### YOUR GOAL
Return the data below unchanged. Drop any pictures.

### INFORMATION SHOWN
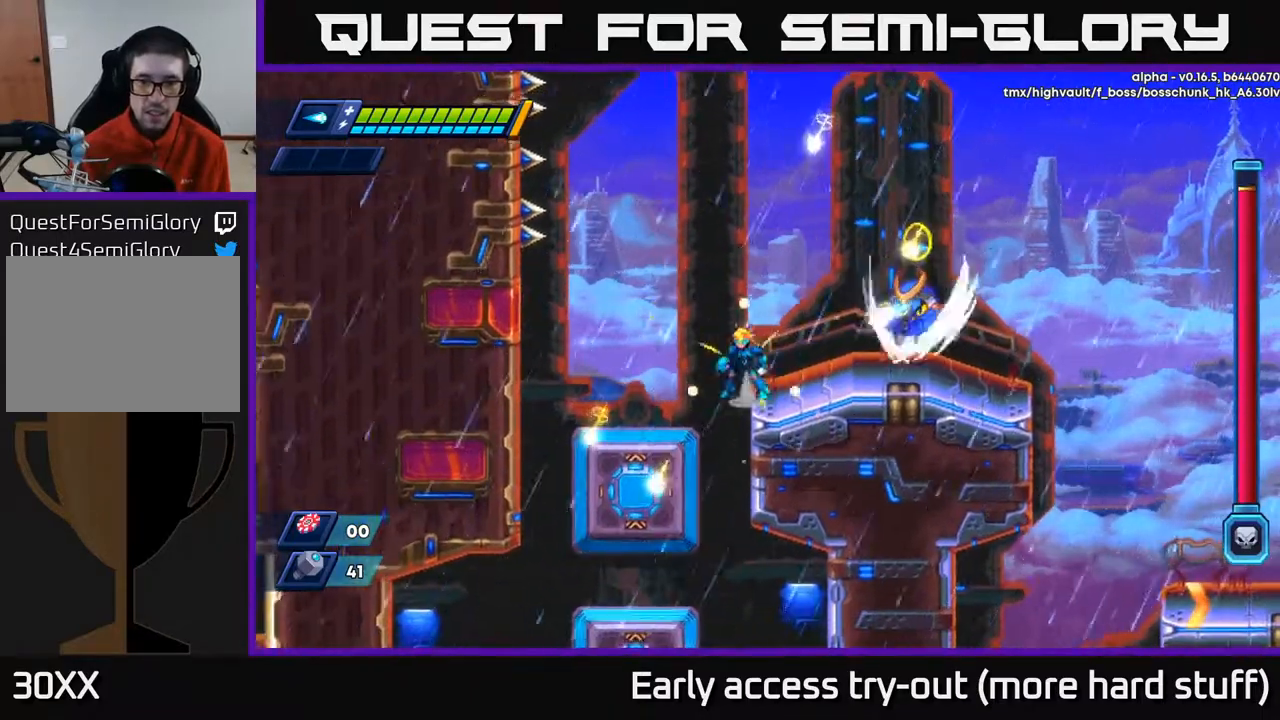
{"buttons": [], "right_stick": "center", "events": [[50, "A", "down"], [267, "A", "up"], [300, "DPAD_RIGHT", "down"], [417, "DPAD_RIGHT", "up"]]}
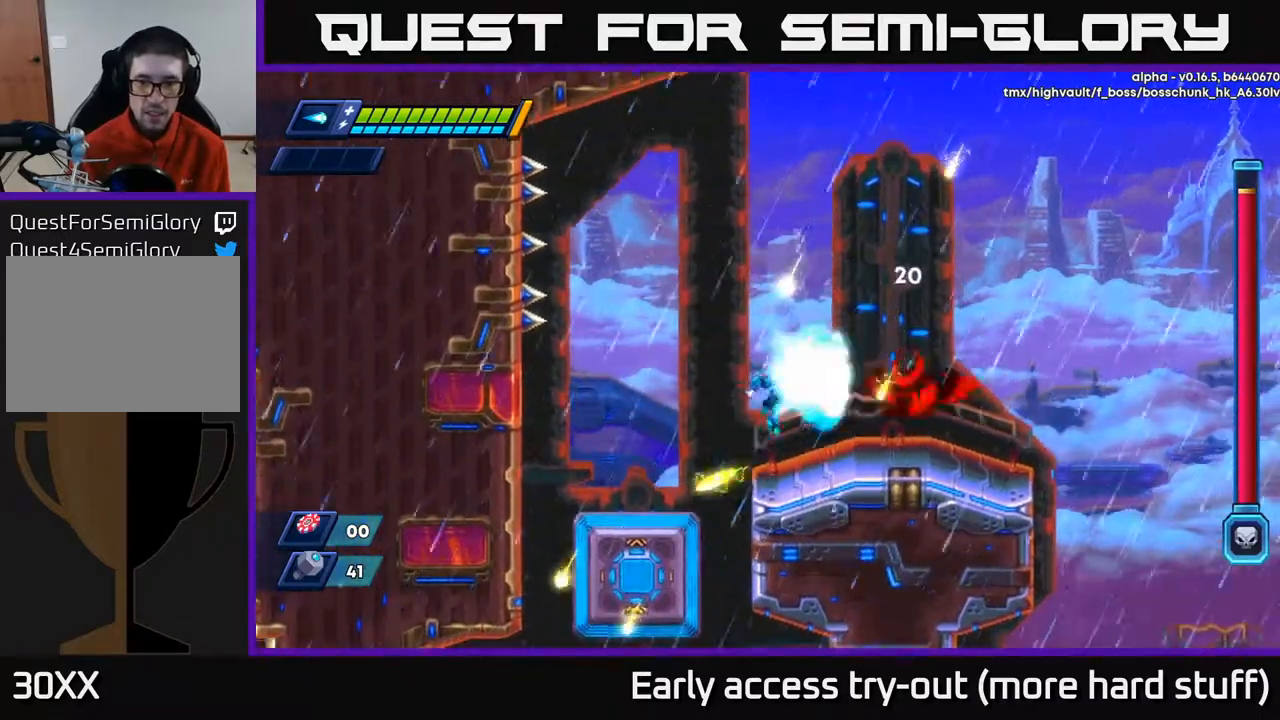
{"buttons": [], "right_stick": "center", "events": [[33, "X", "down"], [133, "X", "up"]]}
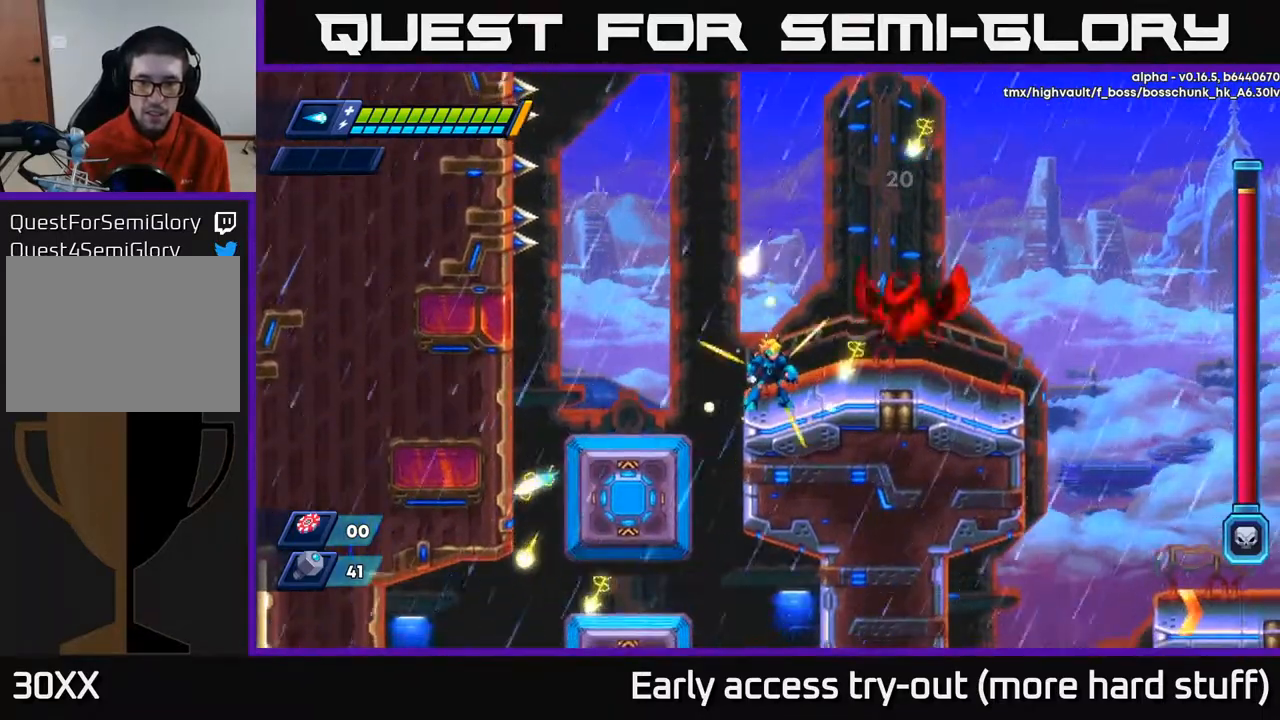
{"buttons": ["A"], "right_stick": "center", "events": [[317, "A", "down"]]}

### ANSWER BOX
{"buttons": [], "right_stick": "center", "events": [[50, "A", "down"], [267, "A", "up"], [300, "DPAD_RIGHT", "down"], [417, "DPAD_RIGHT", "up"]]}
{"buttons": [], "right_stick": "center", "events": [[33, "X", "down"], [133, "X", "up"]]}
{"buttons": ["A"], "right_stick": "center", "events": [[317, "A", "down"]]}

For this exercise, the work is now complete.